*** Opening of INFORMATION SUPPLIED ***

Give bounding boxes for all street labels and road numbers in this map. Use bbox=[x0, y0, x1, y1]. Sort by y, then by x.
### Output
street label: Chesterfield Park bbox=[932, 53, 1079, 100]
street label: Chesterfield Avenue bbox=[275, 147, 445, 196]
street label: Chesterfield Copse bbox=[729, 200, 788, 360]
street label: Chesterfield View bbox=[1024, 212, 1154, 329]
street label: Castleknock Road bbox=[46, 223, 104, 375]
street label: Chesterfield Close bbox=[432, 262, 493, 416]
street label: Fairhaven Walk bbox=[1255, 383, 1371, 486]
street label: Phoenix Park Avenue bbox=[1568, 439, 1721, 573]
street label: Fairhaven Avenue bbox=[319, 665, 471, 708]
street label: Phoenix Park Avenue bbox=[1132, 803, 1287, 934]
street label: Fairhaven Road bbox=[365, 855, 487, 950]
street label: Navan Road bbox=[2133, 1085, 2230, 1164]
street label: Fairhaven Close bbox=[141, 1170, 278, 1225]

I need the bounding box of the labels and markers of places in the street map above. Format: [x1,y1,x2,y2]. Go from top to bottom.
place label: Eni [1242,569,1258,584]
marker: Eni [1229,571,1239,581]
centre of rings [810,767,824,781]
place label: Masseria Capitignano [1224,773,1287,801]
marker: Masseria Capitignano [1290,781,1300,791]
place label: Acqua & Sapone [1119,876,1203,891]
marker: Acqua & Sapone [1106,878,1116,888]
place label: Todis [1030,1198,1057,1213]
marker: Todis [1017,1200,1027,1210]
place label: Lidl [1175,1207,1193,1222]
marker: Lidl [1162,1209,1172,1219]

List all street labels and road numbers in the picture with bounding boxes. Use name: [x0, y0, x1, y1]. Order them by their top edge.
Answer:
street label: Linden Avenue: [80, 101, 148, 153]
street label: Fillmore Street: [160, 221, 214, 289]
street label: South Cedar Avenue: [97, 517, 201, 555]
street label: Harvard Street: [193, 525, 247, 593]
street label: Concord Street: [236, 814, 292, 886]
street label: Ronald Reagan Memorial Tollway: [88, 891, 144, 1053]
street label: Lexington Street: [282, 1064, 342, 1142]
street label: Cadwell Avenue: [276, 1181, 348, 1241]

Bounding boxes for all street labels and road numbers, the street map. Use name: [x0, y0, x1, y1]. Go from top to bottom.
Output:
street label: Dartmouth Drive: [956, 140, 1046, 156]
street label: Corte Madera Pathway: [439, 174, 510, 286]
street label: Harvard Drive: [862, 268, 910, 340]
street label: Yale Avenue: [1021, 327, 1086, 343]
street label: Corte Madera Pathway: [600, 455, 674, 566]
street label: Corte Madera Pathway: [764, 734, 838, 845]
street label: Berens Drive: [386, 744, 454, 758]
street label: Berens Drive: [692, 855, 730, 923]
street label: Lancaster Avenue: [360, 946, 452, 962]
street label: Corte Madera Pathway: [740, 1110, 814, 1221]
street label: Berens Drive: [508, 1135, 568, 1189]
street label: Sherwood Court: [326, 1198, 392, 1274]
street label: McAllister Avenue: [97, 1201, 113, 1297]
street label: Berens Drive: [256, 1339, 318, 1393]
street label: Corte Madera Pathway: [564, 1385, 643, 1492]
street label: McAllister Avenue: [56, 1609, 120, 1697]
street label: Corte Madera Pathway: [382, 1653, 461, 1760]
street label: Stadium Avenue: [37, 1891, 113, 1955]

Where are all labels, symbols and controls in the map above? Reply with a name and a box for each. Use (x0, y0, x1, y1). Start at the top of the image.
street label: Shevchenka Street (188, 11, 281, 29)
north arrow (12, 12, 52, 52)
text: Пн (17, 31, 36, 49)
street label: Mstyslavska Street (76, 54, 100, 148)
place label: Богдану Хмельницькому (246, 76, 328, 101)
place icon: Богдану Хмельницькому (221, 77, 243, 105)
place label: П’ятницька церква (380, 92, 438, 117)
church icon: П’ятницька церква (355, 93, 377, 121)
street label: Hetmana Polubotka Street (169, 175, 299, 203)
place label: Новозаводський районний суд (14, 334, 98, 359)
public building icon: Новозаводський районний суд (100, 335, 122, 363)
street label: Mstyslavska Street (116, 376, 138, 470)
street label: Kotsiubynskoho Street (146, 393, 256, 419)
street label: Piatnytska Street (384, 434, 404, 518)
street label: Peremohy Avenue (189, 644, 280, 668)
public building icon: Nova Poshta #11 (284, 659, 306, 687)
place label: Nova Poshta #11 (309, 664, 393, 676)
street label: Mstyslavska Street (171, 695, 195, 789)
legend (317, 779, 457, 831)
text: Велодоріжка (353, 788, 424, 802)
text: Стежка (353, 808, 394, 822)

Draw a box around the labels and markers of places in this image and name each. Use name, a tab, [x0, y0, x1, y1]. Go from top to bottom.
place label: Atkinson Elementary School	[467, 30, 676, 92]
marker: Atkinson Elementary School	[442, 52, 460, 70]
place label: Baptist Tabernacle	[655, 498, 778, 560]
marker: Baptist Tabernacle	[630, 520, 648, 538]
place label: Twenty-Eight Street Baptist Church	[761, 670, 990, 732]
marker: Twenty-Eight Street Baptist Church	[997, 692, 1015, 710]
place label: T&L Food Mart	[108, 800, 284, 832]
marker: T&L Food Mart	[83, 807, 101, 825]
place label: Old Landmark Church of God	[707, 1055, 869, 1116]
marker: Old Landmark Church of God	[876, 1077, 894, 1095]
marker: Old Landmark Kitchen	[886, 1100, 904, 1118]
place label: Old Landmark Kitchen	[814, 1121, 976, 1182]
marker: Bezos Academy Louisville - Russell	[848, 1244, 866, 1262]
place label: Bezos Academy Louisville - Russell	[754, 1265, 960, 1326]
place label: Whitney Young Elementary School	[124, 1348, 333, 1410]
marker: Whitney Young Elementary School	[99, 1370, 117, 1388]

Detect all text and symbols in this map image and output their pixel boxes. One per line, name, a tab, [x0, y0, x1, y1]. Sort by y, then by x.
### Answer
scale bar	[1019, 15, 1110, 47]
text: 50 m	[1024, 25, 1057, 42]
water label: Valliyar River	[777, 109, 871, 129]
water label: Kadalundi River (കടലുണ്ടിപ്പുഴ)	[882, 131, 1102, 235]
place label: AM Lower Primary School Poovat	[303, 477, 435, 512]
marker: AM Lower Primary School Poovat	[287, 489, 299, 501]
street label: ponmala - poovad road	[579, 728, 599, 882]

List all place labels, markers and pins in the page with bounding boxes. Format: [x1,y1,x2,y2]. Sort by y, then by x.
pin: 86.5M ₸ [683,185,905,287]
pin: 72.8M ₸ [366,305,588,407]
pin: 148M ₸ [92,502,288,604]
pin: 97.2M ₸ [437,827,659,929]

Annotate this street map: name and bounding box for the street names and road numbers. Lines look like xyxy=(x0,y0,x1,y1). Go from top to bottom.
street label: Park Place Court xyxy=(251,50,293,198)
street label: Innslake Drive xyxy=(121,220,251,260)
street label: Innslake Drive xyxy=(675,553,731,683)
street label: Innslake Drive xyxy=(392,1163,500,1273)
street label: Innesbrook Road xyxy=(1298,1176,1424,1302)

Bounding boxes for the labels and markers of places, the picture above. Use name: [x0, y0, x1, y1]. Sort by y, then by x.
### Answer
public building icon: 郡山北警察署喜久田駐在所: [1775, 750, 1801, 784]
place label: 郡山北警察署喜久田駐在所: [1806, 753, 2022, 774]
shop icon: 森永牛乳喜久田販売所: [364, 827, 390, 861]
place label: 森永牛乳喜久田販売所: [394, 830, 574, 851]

*** Close of INFORMATION SUPPLIED ***

→ WHAT YOU HAVE TO DO: Copy out each entry precisely. Leave nothing out.

→ FINISHED EXERCISE:
Give bounding boxes for all street labels and road numbers in this map. Use bbox=[x0, y0, x1, y1]. Sort by y, then by x.
### Output
street label: Chesterfield Park bbox=[932, 53, 1079, 100]
street label: Chesterfield Avenue bbox=[275, 147, 445, 196]
street label: Chesterfield Copse bbox=[729, 200, 788, 360]
street label: Chesterfield View bbox=[1024, 212, 1154, 329]
street label: Castleknock Road bbox=[46, 223, 104, 375]
street label: Chesterfield Close bbox=[432, 262, 493, 416]
street label: Fairhaven Walk bbox=[1255, 383, 1371, 486]
street label: Phoenix Park Avenue bbox=[1568, 439, 1721, 573]
street label: Fairhaven Avenue bbox=[319, 665, 471, 708]
street label: Phoenix Park Avenue bbox=[1132, 803, 1287, 934]
street label: Fairhaven Road bbox=[365, 855, 487, 950]
street label: Navan Road bbox=[2133, 1085, 2230, 1164]
street label: Fairhaven Close bbox=[141, 1170, 278, 1225]

I need the bounding box of the labels and markers of places in the street map above. Format: [x1,y1,x2,y2]. Go from top to bottom.
place label: Eni [1242,569,1258,584]
marker: Eni [1229,571,1239,581]
centre of rings [810,767,824,781]
place label: Masseria Capitignano [1224,773,1287,801]
marker: Masseria Capitignano [1290,781,1300,791]
place label: Acqua & Sapone [1119,876,1203,891]
marker: Acqua & Sapone [1106,878,1116,888]
place label: Todis [1030,1198,1057,1213]
marker: Todis [1017,1200,1027,1210]
place label: Lidl [1175,1207,1193,1222]
marker: Lidl [1162,1209,1172,1219]

List all street labels and road numbers in the picture with bounding boxes. Use name: [x0, y0, x1, y1]. Order them by their top edge.
Answer:
street label: Linden Avenue: [80, 101, 148, 153]
street label: Fillmore Street: [160, 221, 214, 289]
street label: South Cedar Avenue: [97, 517, 201, 555]
street label: Harvard Street: [193, 525, 247, 593]
street label: Concord Street: [236, 814, 292, 886]
street label: Ronald Reagan Memorial Tollway: [88, 891, 144, 1053]
street label: Lexington Street: [282, 1064, 342, 1142]
street label: Cadwell Avenue: [276, 1181, 348, 1241]

Bounding boxes for all street labels and road numbers, the street map. Use name: [x0, y0, x1, y1]. Go from top to bottom.
Output:
street label: Dartmouth Drive: [956, 140, 1046, 156]
street label: Corte Madera Pathway: [439, 174, 510, 286]
street label: Harvard Drive: [862, 268, 910, 340]
street label: Yale Avenue: [1021, 327, 1086, 343]
street label: Corte Madera Pathway: [600, 455, 674, 566]
street label: Corte Madera Pathway: [764, 734, 838, 845]
street label: Berens Drive: [386, 744, 454, 758]
street label: Berens Drive: [692, 855, 730, 923]
street label: Lancaster Avenue: [360, 946, 452, 962]
street label: Corte Madera Pathway: [740, 1110, 814, 1221]
street label: Berens Drive: [508, 1135, 568, 1189]
street label: Sherwood Court: [326, 1198, 392, 1274]
street label: McAllister Avenue: [97, 1201, 113, 1297]
street label: Berens Drive: [256, 1339, 318, 1393]
street label: Corte Madera Pathway: [564, 1385, 643, 1492]
street label: McAllister Avenue: [56, 1609, 120, 1697]
street label: Corte Madera Pathway: [382, 1653, 461, 1760]
street label: Stadium Avenue: [37, 1891, 113, 1955]

Where are all labels, symbols and controls in the map above? Reply with a name and a box for each. Use (x0, y0, x1, y1). Start at the top of the image.
street label: Shevchenka Street (188, 11, 281, 29)
north arrow (12, 12, 52, 52)
text: Пн (17, 31, 36, 49)
street label: Mstyslavska Street (76, 54, 100, 148)
place label: Богдану Хмельницькому (246, 76, 328, 101)
place icon: Богдану Хмельницькому (221, 77, 243, 105)
place label: П’ятницька церква (380, 92, 438, 117)
church icon: П’ятницька церква (355, 93, 377, 121)
street label: Hetmana Polubotka Street (169, 175, 299, 203)
place label: Новозаводський районний суд (14, 334, 98, 359)
public building icon: Новозаводський районний суд (100, 335, 122, 363)
street label: Mstyslavska Street (116, 376, 138, 470)
street label: Kotsiubynskoho Street (146, 393, 256, 419)
street label: Piatnytska Street (384, 434, 404, 518)
street label: Peremohy Avenue (189, 644, 280, 668)
public building icon: Nova Poshta #11 (284, 659, 306, 687)
place label: Nova Poshta #11 (309, 664, 393, 676)
street label: Mstyslavska Street (171, 695, 195, 789)
legend (317, 779, 457, 831)
text: Велодоріжка (353, 788, 424, 802)
text: Стежка (353, 808, 394, 822)

Draw a box around the labels and markers of places in this image and name each. Use name, a tab, [x0, y0, x1, y1]. Go from top to bottom.
place label: Atkinson Elementary School	[467, 30, 676, 92]
marker: Atkinson Elementary School	[442, 52, 460, 70]
place label: Baptist Tabernacle	[655, 498, 778, 560]
marker: Baptist Tabernacle	[630, 520, 648, 538]
place label: Twenty-Eight Street Baptist Church	[761, 670, 990, 732]
marker: Twenty-Eight Street Baptist Church	[997, 692, 1015, 710]
place label: T&L Food Mart	[108, 800, 284, 832]
marker: T&L Food Mart	[83, 807, 101, 825]
place label: Old Landmark Church of God	[707, 1055, 869, 1116]
marker: Old Landmark Church of God	[876, 1077, 894, 1095]
marker: Old Landmark Kitchen	[886, 1100, 904, 1118]
place label: Old Landmark Kitchen	[814, 1121, 976, 1182]
marker: Bezos Academy Louisville - Russell	[848, 1244, 866, 1262]
place label: Bezos Academy Louisville - Russell	[754, 1265, 960, 1326]
place label: Whitney Young Elementary School	[124, 1348, 333, 1410]
marker: Whitney Young Elementary School	[99, 1370, 117, 1388]

Detect all text and symbols in this map image and output their pixel boxes. One per line, name, a tab, [x0, y0, x1, y1]. Sort by y, then by x.
### Answer
scale bar	[1019, 15, 1110, 47]
text: 50 m	[1024, 25, 1057, 42]
water label: Valliyar River	[777, 109, 871, 129]
water label: Kadalundi River (കടലുണ്ടിപ്പുഴ)	[882, 131, 1102, 235]
place label: AM Lower Primary School Poovat	[303, 477, 435, 512]
marker: AM Lower Primary School Poovat	[287, 489, 299, 501]
street label: ponmala - poovad road	[579, 728, 599, 882]

List all place labels, markers and pins in the page with bounding boxes. Format: [x1,y1,x2,y2]. Sort by y, then by x.
pin: 86.5M ₸ [683,185,905,287]
pin: 72.8M ₸ [366,305,588,407]
pin: 148M ₸ [92,502,288,604]
pin: 97.2M ₸ [437,827,659,929]

Annotate this street map: name and bounding box for the street names and road numbers. Lines look like xyxy=(x0,y0,x1,y1). Go from top to bottom.
street label: Park Place Court xyxy=(251,50,293,198)
street label: Innslake Drive xyxy=(121,220,251,260)
street label: Innslake Drive xyxy=(675,553,731,683)
street label: Innslake Drive xyxy=(392,1163,500,1273)
street label: Innesbrook Road xyxy=(1298,1176,1424,1302)

Bounding boxes for the labels and markers of places, the picture above. Use name: [x0, y0, x1, y1]. Sort by y, then by x.
### Answer
public building icon: 郡山北警察署喜久田駐在所: [1775, 750, 1801, 784]
place label: 郡山北警察署喜久田駐在所: [1806, 753, 2022, 774]
shop icon: 森永牛乳喜久田販売所: [364, 827, 390, 861]
place label: 森永牛乳喜久田販売所: [394, 830, 574, 851]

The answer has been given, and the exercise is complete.